Q9: Trips with 3+ delayed stops

-- Output: trip_id, delayed_stop_count
-- Uses: Subquery or HAVING

Q10: Stops with above-average ridership

-- Output: stop_name, total_boardings
-- Subquery for AVG comparison

Output format (JSON):

{
  "query": "Q1",
  "description": "Red Line stops in order",
  "results": [
    {"stop_name": "Union Station", "sequence": 1, "time_offset": 0},
    {"stop_name": "7th St Metro", "sequence": 2, "time_offset": 5}
  ],
  "count": 2
}

Part D: Docker Setup

Create docker-compose.yaml:

version: '3.8'

services:
  db:
    image: postgres:15-alpine
    environment:
      POSTGRES_DB: transit
      POSTGRES_USER: transit
      POSTGRES_PASSWORD: transit123
    ports:
      - "5432:5432"
    volumes:
      - pgdata:/var/lib/postgresql/data

  adminer:
    image: adminer:latest
    ports:
      - "8080:8080"
    depends_on:
      - db

volumes:
  pgdata:

Adminer provides a web UI at http://localhost:8080 to browse tables and run queries (System: PostgreSQL, Server: db, Username: transit, Password: transit123, Database: transit).

Create Dockerfile:

FROM python:3.11-slim

WORKDIR /app

RUN apt-get update && apt-get install -y postgresql-client && rm -rf /var/lib/apt/lists/*

COPY requirements.txt .
RUN pip install -r requirements.txt

COPY schema.sql load_data.py queries.py ./

CMD ["python", "load_data.py"]

Create requirements.txt:

psycopg2-binary>=2.9.0

Part E: Build and Run Scripts

Create build.sh:

#!/bin/bash
docker-compose build

Create run.sh:

#!/bin/bash

echo "Starting PostgreSQL..."
docker-compose up -d db

echo "Waiting for database..."
sleep 3

echo "Loading data..."
docker-compose run --rm app python load_data.py \
    --host db --dbname transit --user transit --password transit123 --datadir /app/data

echo ""
echo "Running sample queries..."
docker-compose run --rm app python queries.py --query Q1 --dbname transit
docker-compose run --rm app python queries.py --query Q3 --dbname transit

Create test.sh:

#!/bin/bash

./build.sh
./run.sh

echo ""
echo "Testing all queries..."
for i in {1..10}; do
    docker-compose run --rm app python queries.py --query Q$i --dbname transit --format json
done

docker-compose down

Part F: README Analysis

Create README.md answering:

Schema Decisions: Natural vs surrogate keys?
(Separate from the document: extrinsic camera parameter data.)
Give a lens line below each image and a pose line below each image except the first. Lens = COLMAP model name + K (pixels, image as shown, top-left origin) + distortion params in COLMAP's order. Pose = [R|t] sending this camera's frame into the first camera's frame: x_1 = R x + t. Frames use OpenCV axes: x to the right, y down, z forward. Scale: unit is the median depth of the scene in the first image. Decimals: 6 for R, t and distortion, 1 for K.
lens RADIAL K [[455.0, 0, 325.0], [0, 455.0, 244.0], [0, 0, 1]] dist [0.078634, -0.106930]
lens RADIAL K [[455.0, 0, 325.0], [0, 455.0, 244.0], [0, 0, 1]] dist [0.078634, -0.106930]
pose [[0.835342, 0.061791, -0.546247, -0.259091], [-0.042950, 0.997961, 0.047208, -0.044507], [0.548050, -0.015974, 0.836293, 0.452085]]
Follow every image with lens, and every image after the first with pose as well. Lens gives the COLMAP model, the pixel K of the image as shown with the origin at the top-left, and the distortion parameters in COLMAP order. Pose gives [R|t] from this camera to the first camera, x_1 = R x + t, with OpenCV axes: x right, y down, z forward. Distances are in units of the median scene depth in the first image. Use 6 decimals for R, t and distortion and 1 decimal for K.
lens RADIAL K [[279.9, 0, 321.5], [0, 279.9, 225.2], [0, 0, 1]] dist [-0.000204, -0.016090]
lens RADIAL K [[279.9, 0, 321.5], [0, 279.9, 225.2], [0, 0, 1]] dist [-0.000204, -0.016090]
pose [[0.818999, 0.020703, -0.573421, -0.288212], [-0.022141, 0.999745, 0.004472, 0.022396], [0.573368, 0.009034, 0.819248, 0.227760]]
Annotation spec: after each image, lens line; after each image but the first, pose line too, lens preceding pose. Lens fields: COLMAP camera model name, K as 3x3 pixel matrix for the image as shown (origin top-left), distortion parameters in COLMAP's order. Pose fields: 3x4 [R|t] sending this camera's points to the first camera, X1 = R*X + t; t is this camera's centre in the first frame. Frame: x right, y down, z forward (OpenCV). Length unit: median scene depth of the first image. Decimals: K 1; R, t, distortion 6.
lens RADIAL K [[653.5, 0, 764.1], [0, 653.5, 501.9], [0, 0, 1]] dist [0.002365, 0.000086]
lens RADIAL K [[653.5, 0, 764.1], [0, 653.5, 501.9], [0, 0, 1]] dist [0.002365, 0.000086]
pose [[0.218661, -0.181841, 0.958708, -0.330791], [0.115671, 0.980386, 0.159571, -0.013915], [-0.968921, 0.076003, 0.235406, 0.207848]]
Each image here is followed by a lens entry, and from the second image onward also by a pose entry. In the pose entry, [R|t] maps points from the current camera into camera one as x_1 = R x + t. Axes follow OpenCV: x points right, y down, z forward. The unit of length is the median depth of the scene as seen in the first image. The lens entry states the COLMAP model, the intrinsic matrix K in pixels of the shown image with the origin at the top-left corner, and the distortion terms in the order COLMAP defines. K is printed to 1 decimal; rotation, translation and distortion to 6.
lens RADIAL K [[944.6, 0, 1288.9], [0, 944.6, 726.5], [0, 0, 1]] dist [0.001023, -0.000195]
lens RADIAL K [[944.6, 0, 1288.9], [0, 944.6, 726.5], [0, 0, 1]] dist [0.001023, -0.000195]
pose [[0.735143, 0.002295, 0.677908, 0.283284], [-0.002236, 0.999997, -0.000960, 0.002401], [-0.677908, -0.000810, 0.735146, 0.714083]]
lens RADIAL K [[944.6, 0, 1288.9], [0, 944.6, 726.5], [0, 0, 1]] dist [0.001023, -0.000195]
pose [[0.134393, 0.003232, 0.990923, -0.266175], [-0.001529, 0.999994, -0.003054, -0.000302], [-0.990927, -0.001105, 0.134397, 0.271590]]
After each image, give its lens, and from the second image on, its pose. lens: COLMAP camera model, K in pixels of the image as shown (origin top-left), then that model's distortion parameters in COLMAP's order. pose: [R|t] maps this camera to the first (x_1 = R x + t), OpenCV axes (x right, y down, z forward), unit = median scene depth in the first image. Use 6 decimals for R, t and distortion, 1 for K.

Why?
Constraints: What CHECK/UNIQUE constraints did you add?
Complex Query: Which query was hardest? Why?
Foreign Keys: Give example of invalid data they prevent
When Relational: Why is SQL good for this domain?

Deliverables

Your problem1/ directory must contain:

problem1/
├── schema.sql
├── load_data.py
├── queries.py
├── Dockerfile
├── docker-compose.yaml
├── requirements.txt
├── build.sh
├── run.sh
├── test.sh
└── README.md

All shell scripts must be executable (chmod +x *.sh).

Validation

We will test by:

Running ./build.sh - must complete without errors
Running ./test.sh - must load data and execute all 10 queries
Verifying schema has proper constraints
Testing queries return correct results
Checking README answers all questions

Queries must execute within 500ms on the provided dataset.